Dawes was born at Christ's Hospital[1] then in the City of London (it moved to Horsham, West Sussex in 1902),[2] the son of William Dawes, also an astronomer, and Judith Rutter.[3]
Dawes was a clergyman who made extensive measurements of double stars as well as observations of planets. He was a friend of William Lassell. He was nicknamed "eagle eye". He set up his private observatory at his home in Haddenham, Buckinghamshire. One of his telescopes, an eight-inch (200mm) aperture refractor by Cooke, survives at the Cambridge Observatory where it is known as the Thorrowgood Telescope.
He made extensive drawings of Mars during its 1864 opposition.
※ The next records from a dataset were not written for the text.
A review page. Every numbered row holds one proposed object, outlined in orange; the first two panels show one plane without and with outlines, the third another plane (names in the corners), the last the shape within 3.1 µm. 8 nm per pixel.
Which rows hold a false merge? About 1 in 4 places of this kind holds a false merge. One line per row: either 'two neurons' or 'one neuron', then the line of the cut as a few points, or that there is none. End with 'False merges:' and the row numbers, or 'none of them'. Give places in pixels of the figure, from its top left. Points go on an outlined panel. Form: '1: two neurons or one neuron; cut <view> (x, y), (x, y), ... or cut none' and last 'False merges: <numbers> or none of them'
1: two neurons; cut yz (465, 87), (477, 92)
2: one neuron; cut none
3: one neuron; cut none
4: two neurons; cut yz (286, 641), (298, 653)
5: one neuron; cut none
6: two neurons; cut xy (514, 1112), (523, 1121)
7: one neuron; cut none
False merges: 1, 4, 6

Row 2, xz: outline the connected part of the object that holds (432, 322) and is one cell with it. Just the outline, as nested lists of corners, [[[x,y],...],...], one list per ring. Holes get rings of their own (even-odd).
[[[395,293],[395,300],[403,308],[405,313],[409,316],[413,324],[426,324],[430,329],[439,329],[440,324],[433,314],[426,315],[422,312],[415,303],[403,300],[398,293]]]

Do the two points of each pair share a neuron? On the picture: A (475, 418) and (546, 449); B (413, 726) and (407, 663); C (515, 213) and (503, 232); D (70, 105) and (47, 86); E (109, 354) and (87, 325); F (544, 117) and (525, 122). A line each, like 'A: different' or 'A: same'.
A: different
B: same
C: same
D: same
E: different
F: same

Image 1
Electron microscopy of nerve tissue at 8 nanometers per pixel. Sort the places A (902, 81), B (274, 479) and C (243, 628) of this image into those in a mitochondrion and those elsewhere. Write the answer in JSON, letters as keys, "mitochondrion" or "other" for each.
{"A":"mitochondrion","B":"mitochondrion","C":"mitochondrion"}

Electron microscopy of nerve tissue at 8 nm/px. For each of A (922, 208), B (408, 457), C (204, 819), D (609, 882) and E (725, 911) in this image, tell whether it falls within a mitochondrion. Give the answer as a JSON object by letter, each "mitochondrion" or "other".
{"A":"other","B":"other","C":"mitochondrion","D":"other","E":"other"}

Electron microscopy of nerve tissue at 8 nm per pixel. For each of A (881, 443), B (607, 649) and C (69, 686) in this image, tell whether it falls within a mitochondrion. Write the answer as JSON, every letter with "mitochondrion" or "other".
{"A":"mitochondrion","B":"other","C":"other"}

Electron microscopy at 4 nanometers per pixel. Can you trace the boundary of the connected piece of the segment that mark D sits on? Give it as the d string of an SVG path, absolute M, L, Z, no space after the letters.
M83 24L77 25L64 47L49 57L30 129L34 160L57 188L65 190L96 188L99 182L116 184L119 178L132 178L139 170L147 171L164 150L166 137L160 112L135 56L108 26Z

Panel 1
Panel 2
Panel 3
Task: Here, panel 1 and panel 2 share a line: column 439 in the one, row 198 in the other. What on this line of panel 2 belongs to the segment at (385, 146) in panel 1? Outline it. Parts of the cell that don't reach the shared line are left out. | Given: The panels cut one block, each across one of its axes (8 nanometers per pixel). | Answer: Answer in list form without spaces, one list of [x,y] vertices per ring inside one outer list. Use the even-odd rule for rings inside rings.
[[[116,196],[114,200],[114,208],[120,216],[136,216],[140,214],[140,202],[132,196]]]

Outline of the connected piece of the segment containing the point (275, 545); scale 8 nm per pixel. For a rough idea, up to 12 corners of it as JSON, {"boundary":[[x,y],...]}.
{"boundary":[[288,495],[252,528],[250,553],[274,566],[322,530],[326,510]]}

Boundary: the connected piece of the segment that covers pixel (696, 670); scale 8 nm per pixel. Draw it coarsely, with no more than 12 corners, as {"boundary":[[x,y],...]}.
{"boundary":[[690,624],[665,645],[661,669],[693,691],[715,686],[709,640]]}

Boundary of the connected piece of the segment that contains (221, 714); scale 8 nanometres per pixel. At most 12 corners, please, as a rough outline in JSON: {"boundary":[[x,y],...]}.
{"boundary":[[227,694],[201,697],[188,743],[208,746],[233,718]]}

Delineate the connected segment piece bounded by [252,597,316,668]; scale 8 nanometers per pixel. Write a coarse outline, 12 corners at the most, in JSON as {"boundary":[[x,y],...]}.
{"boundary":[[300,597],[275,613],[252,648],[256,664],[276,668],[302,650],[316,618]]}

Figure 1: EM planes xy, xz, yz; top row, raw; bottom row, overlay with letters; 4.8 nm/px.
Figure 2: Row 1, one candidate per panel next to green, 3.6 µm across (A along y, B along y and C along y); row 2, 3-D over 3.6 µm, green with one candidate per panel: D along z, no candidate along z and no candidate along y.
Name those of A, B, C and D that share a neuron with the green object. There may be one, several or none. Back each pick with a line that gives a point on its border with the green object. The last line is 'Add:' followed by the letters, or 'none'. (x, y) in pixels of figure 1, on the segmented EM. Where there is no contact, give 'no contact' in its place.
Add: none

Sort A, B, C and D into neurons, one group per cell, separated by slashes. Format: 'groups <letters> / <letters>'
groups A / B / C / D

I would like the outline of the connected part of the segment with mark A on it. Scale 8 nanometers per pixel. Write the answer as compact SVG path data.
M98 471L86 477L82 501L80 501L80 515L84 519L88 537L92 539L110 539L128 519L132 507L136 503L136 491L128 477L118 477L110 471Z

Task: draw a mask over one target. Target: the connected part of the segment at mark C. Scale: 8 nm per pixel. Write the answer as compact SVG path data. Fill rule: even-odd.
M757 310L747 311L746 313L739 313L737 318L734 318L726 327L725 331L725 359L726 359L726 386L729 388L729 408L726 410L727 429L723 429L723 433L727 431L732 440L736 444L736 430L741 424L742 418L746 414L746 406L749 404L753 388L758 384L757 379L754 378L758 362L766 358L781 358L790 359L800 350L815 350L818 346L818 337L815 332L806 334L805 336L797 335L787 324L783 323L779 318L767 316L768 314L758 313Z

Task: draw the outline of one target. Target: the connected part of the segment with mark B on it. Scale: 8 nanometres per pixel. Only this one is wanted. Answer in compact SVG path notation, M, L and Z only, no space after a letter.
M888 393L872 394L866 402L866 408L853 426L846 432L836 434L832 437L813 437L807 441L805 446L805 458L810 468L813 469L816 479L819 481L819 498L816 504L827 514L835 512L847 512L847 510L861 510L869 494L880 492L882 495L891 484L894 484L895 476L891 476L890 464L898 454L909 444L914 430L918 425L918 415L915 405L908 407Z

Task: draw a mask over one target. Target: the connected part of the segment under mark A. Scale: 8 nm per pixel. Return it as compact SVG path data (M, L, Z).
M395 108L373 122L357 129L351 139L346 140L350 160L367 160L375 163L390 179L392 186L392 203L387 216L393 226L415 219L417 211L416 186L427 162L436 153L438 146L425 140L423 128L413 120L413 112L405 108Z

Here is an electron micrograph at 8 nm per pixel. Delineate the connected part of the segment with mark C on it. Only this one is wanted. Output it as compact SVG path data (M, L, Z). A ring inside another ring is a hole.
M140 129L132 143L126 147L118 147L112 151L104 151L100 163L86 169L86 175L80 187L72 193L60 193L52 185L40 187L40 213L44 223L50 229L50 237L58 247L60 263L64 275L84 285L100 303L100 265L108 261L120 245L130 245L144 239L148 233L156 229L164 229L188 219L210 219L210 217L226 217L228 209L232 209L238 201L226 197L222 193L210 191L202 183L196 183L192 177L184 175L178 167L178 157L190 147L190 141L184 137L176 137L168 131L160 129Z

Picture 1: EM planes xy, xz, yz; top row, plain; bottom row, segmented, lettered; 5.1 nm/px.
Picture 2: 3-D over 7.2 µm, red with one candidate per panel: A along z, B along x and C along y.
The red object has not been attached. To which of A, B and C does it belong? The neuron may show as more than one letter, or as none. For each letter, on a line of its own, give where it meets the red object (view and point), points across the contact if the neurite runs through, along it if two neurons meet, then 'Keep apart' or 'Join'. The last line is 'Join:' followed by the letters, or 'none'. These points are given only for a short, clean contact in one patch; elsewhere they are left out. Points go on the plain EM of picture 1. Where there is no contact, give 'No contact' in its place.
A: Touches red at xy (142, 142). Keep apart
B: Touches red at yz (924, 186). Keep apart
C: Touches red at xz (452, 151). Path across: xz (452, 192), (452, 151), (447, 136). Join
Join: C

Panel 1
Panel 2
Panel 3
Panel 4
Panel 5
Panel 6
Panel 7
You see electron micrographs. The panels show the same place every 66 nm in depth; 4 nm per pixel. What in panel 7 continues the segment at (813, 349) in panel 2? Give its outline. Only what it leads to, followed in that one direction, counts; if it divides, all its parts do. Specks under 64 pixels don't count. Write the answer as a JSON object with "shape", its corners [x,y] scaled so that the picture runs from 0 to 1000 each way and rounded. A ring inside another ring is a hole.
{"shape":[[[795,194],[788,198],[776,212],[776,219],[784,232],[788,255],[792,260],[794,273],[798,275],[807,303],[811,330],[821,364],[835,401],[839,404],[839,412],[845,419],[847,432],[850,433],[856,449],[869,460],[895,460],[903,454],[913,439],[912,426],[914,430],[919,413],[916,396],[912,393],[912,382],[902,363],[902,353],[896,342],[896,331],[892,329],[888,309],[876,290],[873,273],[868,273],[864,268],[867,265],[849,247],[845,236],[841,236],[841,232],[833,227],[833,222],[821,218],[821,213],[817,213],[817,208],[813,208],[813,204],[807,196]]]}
In 1867, Richard Anthony Proctor made a map of Mars based on these drawings.
He won the Gold Medal of the Royal Astronomical Society in 1855.
Dawes craters on the Moon and Dawes crater on Mars are named after him, as is a gap within Saturn's C Ring.
Anoptical phenomenon, the Dawes limit, is named after him.
Dawes married twice. His first wife was Mary Scott née Egerton (1764-1840). They married on 13 January 1824 at Haddenham, Buckinghamshire[4]. She was the widow of his tutor, Thomas Scott[5]. On 28 July 1842 Dawes married Ann Welsby née Coupland (1805-1860)[5]. She was the widow of Ormskirk solicitor John Welsby (1800-1839)[5] whom she had married on 16 January 1824[6].